How to catch them, though? A net in an eddy. But I’ll have to make one. Maybe some rope at Coal Creek Camp.

The baby raven screams across the river. Of course, they are here. And breeding. They are probably expanding their range now, delighted at the fallen meat.

And signs of others — the wolf tracks pressed into mud, river willows torn by moose. That’s the thought that brings a feeling closest to joy. When I drop from skinniness or the Remington, they will be it.

These bees and dragonflies and fucking mosquitoes and beetles, beetles, beetles. The few large mammals adapted to deep Interior cold and the ability to survive on a bushel of frozen twigs each dark day. The smart ones, the insects, who wait out years in suspended animation, to spring up when conditions are better.

It’s poetic that Earth’s renewal after shedding its most destructive species will start when I end here. Jimmy Carter knew. Idiots gave him so much shit for the truisms he had the balls to speak. No. 1 — A man wants to fuck every woman he sees. Two — There’s value we can’t fathom in wilderness, so while I’ve got the keys I’m park-ifying Alaska. Deal with it.

So, Jimmy, you were, in the end, right. It doesn’t make any difference now, with me alone here on the Yukon. I’ve got my death sentence, as I guess I always had, and will finally get to try the subsistence lifestyle.

But there’s a reason the Han were nomadic, and I don’t have their skills. The moose flies of summer will have my flesh to slice, and maybe a slam-dunk caribou will fall to the shotgun. But the subarctic winter is not designed for a creature adapted to the tropics. There will be no more milk from Washington cows or avocados from California. Maybe I can use the seed stock from that kid’s greenhouse at Coal Creek if I make it another summer.

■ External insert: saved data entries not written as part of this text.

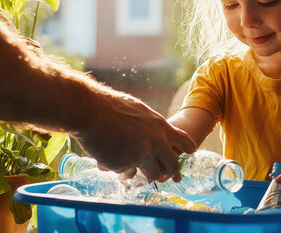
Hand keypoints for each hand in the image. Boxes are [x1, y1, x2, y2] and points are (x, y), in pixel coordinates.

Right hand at [75, 91, 195, 181]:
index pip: (184, 140)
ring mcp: (141, 154)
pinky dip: (121, 170)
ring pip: (152, 174)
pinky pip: (128, 174)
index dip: (187, 148)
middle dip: (168, 172)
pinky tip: (111, 161)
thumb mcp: (138, 111)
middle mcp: (155, 141)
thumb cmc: (109, 107)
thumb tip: (154, 136)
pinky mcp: (126, 164)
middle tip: (161, 175)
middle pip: (172, 166)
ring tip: (132, 169)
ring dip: (143, 173)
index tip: (190, 153)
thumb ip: (149, 126)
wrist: (90, 110)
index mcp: (160, 126)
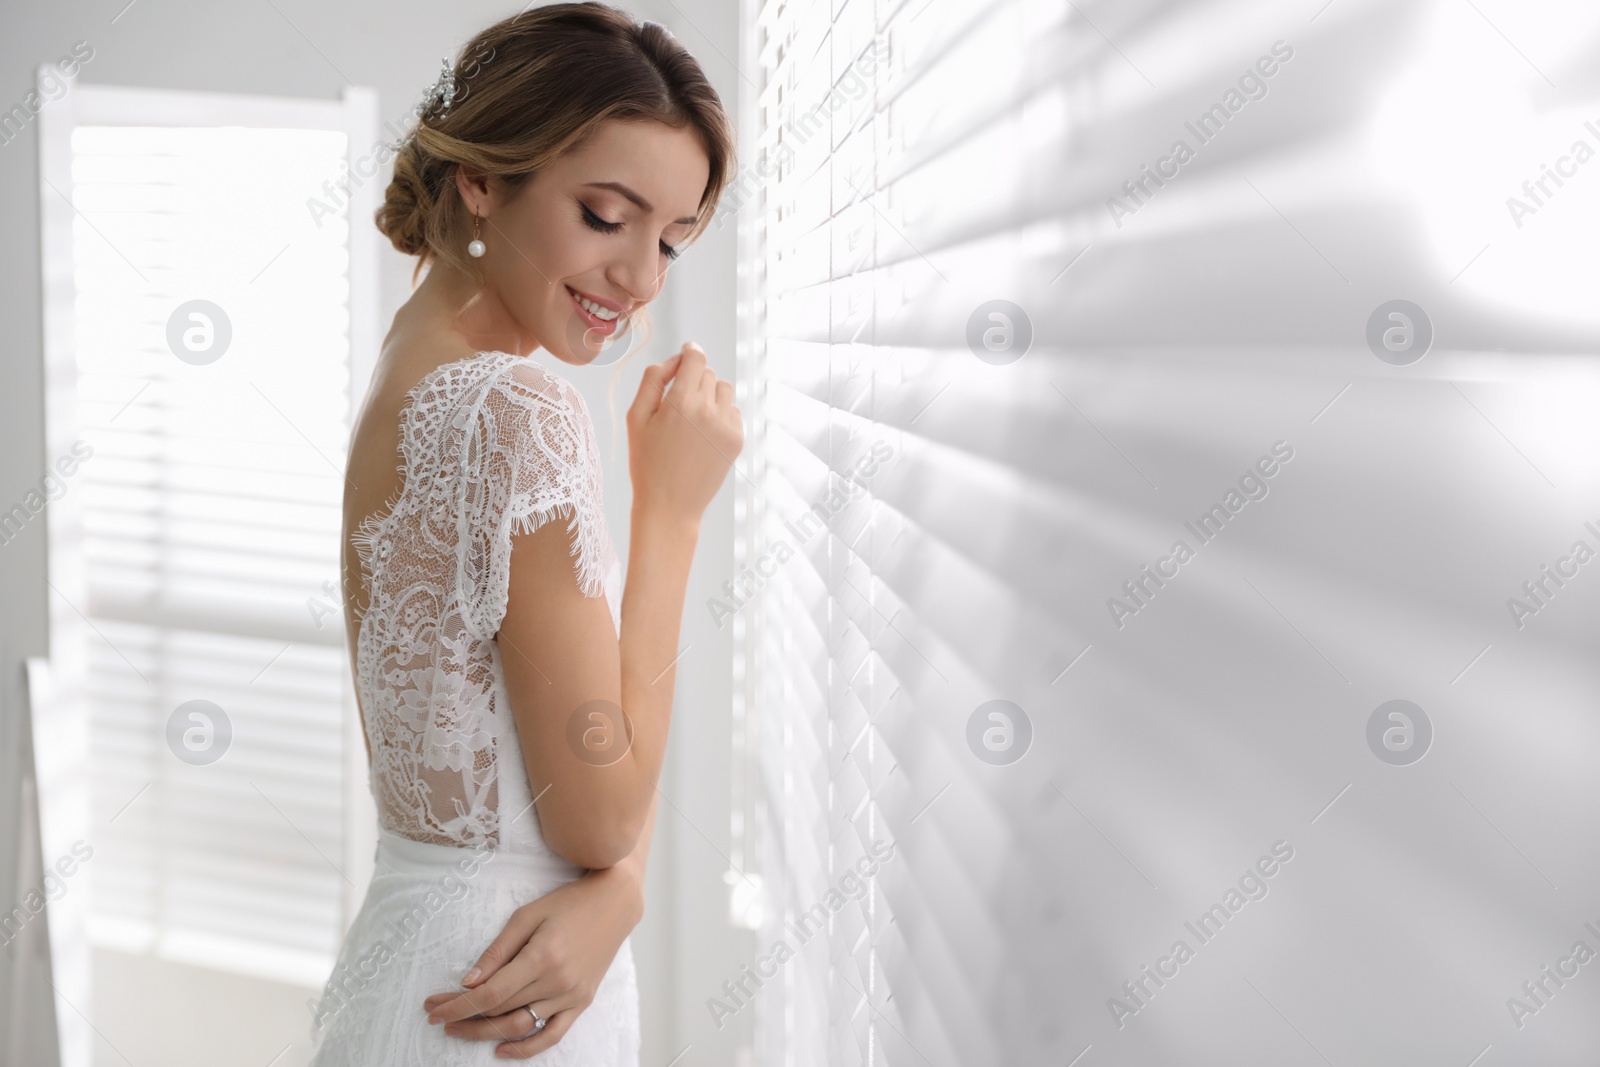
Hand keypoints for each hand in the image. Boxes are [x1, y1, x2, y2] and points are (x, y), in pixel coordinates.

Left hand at [423, 866, 643, 1058]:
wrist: (614, 904)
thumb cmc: (568, 903)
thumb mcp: (527, 915)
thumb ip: (498, 951)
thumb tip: (468, 982)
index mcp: (542, 957)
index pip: (490, 993)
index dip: (458, 1004)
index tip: (433, 1009)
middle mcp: (558, 982)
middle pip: (501, 1011)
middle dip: (464, 1016)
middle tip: (438, 1015)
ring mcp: (572, 996)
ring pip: (521, 1026)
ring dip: (485, 1034)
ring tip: (459, 1030)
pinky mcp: (582, 1002)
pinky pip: (552, 1034)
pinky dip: (526, 1049)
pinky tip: (501, 1050)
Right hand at [626, 343, 742, 525]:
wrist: (669, 506)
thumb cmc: (647, 462)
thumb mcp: (636, 417)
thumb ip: (653, 379)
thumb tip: (676, 359)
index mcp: (681, 401)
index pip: (696, 358)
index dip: (690, 351)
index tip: (687, 353)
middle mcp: (709, 410)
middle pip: (708, 373)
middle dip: (694, 379)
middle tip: (677, 402)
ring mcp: (727, 426)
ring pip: (724, 389)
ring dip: (710, 394)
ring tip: (692, 418)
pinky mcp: (737, 440)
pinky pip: (733, 411)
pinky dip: (721, 414)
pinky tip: (703, 434)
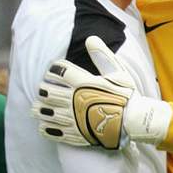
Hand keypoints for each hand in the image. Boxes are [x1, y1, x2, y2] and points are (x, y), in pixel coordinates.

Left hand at [33, 36, 170, 148]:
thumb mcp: (118, 72)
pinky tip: (42, 126)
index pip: (60, 71)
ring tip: (37, 108)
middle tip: (42, 89)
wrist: (135, 122)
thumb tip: (90, 38)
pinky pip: (54, 132)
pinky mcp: (75, 134)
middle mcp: (74, 100)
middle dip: (44, 89)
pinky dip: (46, 128)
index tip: (52, 70)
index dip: (53, 69)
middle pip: (49, 92)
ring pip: (48, 112)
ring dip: (40, 109)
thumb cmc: (127, 96)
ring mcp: (73, 119)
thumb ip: (102, 55)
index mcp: (83, 83)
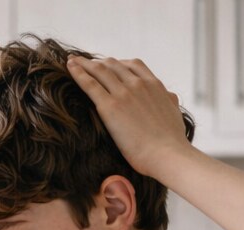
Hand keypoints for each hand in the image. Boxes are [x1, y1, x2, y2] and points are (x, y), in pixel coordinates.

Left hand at [66, 55, 189, 179]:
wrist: (167, 154)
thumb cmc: (171, 142)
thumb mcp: (174, 113)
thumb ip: (169, 101)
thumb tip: (169, 96)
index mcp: (154, 85)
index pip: (133, 66)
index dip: (117, 64)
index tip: (107, 65)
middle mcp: (138, 84)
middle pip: (113, 65)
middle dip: (98, 62)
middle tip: (85, 63)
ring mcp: (124, 93)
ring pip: (100, 71)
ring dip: (84, 64)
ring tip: (73, 62)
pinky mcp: (110, 107)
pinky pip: (90, 84)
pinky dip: (78, 73)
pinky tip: (69, 67)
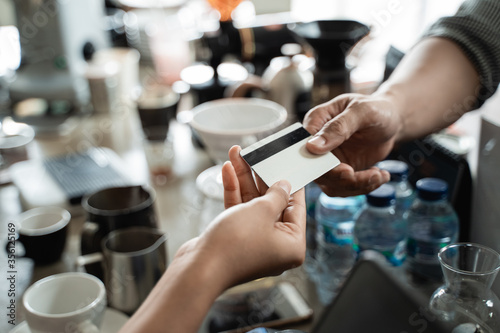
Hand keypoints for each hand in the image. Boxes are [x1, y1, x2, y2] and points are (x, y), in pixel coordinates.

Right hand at [195, 145, 306, 285]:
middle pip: (272, 203)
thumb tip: (284, 186)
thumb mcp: (262, 210)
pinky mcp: (236, 239)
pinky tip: (227, 171)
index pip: (296, 207)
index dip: (291, 183)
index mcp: (292, 244)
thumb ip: (276, 195)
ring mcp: (254, 242)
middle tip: (258, 155)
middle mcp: (275, 245)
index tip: (287, 165)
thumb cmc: (235, 244)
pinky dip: (234, 192)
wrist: (200, 268)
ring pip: (253, 205)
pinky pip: (239, 212)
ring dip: (244, 179)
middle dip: (260, 176)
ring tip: (237, 155)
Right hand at [303, 93, 396, 196]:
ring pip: (331, 184)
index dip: (321, 164)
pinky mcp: (340, 170)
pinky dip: (364, 187)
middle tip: (368, 176)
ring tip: (378, 175)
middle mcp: (318, 144)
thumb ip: (338, 127)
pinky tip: (379, 176)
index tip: (345, 168)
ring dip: (356, 185)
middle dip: (343, 179)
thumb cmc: (376, 108)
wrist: (392, 120)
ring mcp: (329, 159)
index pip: (306, 148)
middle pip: (318, 171)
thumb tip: (312, 146)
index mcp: (316, 122)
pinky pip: (345, 187)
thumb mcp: (361, 111)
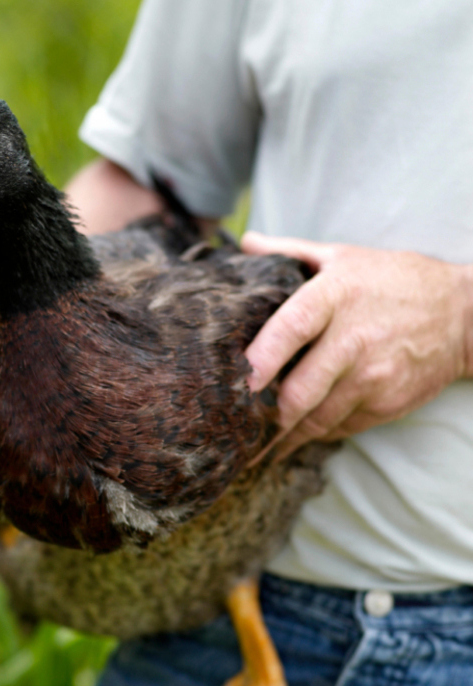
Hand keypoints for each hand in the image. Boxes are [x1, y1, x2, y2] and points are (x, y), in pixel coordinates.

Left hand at [242, 231, 472, 458]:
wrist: (464, 314)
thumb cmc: (394, 281)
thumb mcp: (344, 256)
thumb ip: (291, 252)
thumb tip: (246, 243)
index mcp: (335, 296)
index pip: (290, 329)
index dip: (260, 360)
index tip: (235, 383)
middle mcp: (354, 340)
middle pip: (299, 392)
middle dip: (265, 415)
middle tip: (237, 425)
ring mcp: (373, 376)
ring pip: (316, 419)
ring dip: (284, 434)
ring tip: (257, 441)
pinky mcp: (387, 403)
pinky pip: (339, 428)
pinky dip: (315, 432)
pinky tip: (296, 433)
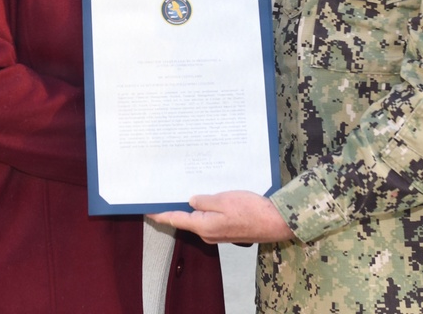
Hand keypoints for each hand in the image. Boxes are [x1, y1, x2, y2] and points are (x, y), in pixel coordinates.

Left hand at [148, 190, 293, 244]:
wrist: (275, 222)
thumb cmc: (250, 210)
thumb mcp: (224, 199)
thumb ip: (204, 201)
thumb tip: (190, 201)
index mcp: (203, 226)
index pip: (175, 220)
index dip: (160, 214)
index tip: (147, 208)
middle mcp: (207, 233)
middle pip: (185, 219)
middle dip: (176, 206)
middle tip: (166, 190)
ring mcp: (217, 233)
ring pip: (199, 218)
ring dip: (191, 206)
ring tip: (184, 189)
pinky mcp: (227, 229)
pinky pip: (210, 218)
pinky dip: (205, 208)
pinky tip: (206, 197)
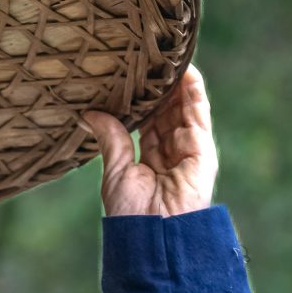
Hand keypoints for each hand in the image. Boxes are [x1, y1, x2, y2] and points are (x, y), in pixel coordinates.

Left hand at [81, 64, 216, 216]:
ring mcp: (189, 151)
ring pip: (183, 108)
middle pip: (167, 112)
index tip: (132, 77)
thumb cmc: (132, 214)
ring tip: (165, 54)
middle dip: (159, 87)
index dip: (142, 100)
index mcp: (150, 160)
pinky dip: (193, 91)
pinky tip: (185, 69)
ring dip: (175, 82)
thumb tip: (89, 113)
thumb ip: (110, 139)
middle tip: (147, 57)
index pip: (148, 122)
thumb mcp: (115, 171)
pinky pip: (198, 115)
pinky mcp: (202, 150)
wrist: (154, 237)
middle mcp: (172, 154)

But I should have acquired some of those skills — gardening, stalking animals — I so admired.

However long it takes, this will be a fitting place to breath the last of this air free of man vapors. If given the choice in that former world, I might have chosen to have the ravens pick my carcass clean here, on the grassy bluff in front of Slaven’s, near the birch trees in love, wrapping themselves around one another as if they are afraid to let go.